Robert Brown's article published in The Gazette March 5, 2005

OCCASIONALLY in this column, the name of Potters Lane is mentioned, and newcomers to Basingstoke must wonder where it used to be.

It was a road about 350 feet long that stretched from Church Street to Wote Street and was named after an old pottery that once stood on the corner of Wote Street and Potters Lane.

If the road was still there it would cut straight through the Iceland store in the shopping centre.

The road was demolished with all its buildings in November 1966, to make way for the Town Development Scheme.

Potters Lane had a public house at each end – the Angel Inn in Wote Street and the Rose and Crown in Church Street.

The Angel, where the pottery once stood, replaced another public house, the Cross Keys, in 1870.

The Rose and Crown was even older, dating back to 1669, the date on a brick above the main doorway.

The road in the early 19th century contained mainly cottages, two of them were thatched and had front gardens with a row of lime trees at the Church Street end.

In 1818, the road was so high in the middle, due to constant use by heavy horse-driven vehicles, that it became impossible to ride through there. So a gang of men got together one day and levelled it off.

By 1844, the road was used by tradesmen, as the Hampshire directory for that year records. There was George Wheatley, a blacksmith; Henry Hunt, a beer retailer; and two separate boot and shoe-makers, John Morley and John Redgrove.

By 1882, the local people reported to the corporation that the road was “dirty and little”, so the old cottages were removed and a row of houses were built on the south side.

The north side was also improved with shops with living quarters above. Behind them, various outbuildings were built, but most of the land was left bare. This became known as Carpenter’s Yard, with two cottages on either side of its entrance. It was on this land that it was said smugglers used to hide their “booty” on their way from the coast to London.

Over the years, the shops were used by a succession of trades people. One building on the south side, a corn store, was used as a meeting place by the Primitive Methodists, then it was demolished and a public house, the British Workman, was built in 1876. This, in turn, became a coffee house, then a café, and in its last years was a Chinese restaurant.

Other buildings on the south side, besides the row of houses, was an office kept by John Felgate, an architect, while further down the road, near Church Street, was a glass-roofed structure that was originally used as a photographic studio, before becoming a cycle shop run by Charles Everett.

Mr Everett repaired bicycles in a way that intrigued many people.

The bike was lifted up on to meat hooks fixed in the ceiling and he was able to carry out the work without too much bending down.

Mr Everett established his business in 1910 at 35 Church Street, then he moved to Potters Lane in the late 1920s.

On the north side, from Wote Street, in the late 1950s, there was the painting and decorating shop of Charles Munford, which he opened in 1902. In later years he was helped by some of his sons from a family of 11 children. He died in April 1944, seven months after celebrating his 60th wedding anniversary.

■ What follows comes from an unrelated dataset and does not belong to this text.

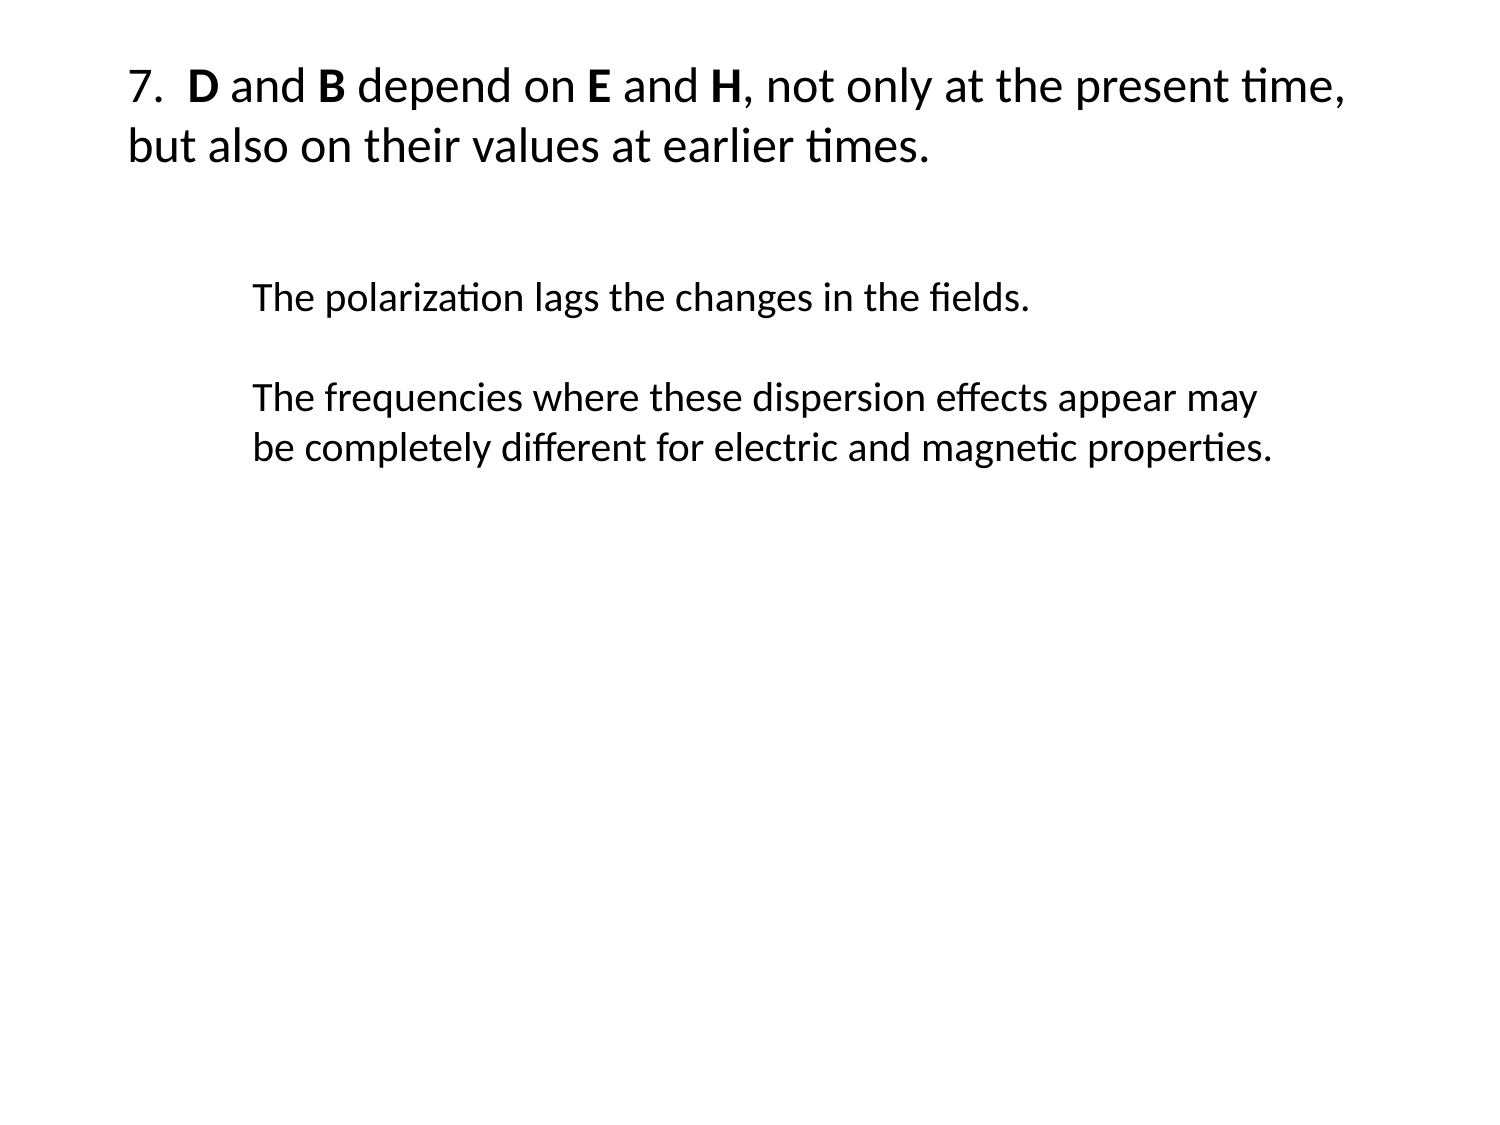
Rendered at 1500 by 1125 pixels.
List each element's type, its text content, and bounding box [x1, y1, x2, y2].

text_box 7. D and B depend on E and H, not only at the present time, but also on their values at earlier times. [112, 45, 1425, 181]
text_box The polarization lags the changes in the fields. The frequencies where these dispersion effects appear may be completely different for electric and magnetic properties. [237, 262, 1325, 478]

Next door was Mrs Farmer’s grocery store, and on the other side of the Carpenter’s Yard entrance was Mrs Litchfield’s shop, which sold toys, prams and gramophones.

Next to her was the Hampshire Dairies shop, where customers could get produce that was delivered by the dairy’s depot in Vyne Road.

Then came the leather shop belonging to Albert Botting, where he made all sorts of leather goods.

The aroma of leather would greet you as you entered the shop, which closed in 1961.

The following shop was a fishmongers kept by Edward Leighton, which smelled of all types of fish, from shellfish to salmon.

Next came Mrs Philpott’s bakery and confectionery shop, which her husband had opened in 1898, after moving to Basingstoke from Cookham in Berkshire. He died in 1935, leaving his wife with three daughters – Winnie, Ruby and Gertie – and a business to run. But they helped out and the shop remained in business until 1964, when it was finally closed down due to the demolition of the area. Mrs Philpott died in 1958, then Winnie in 1979, and Ruby in 1999. Gertie moved to Canada in the years before.

The last shop was kept by George Thackeray, a shoe repairer; which was next to the yard of the Rose and Crown public house, where the beer was delivered.

It is rather amusing to think that at that end of the street there was this element of interesting smells that gave the road its nickname of “the street of sweet aromas”, with leather, bread, fish and beer odours wafting through the air.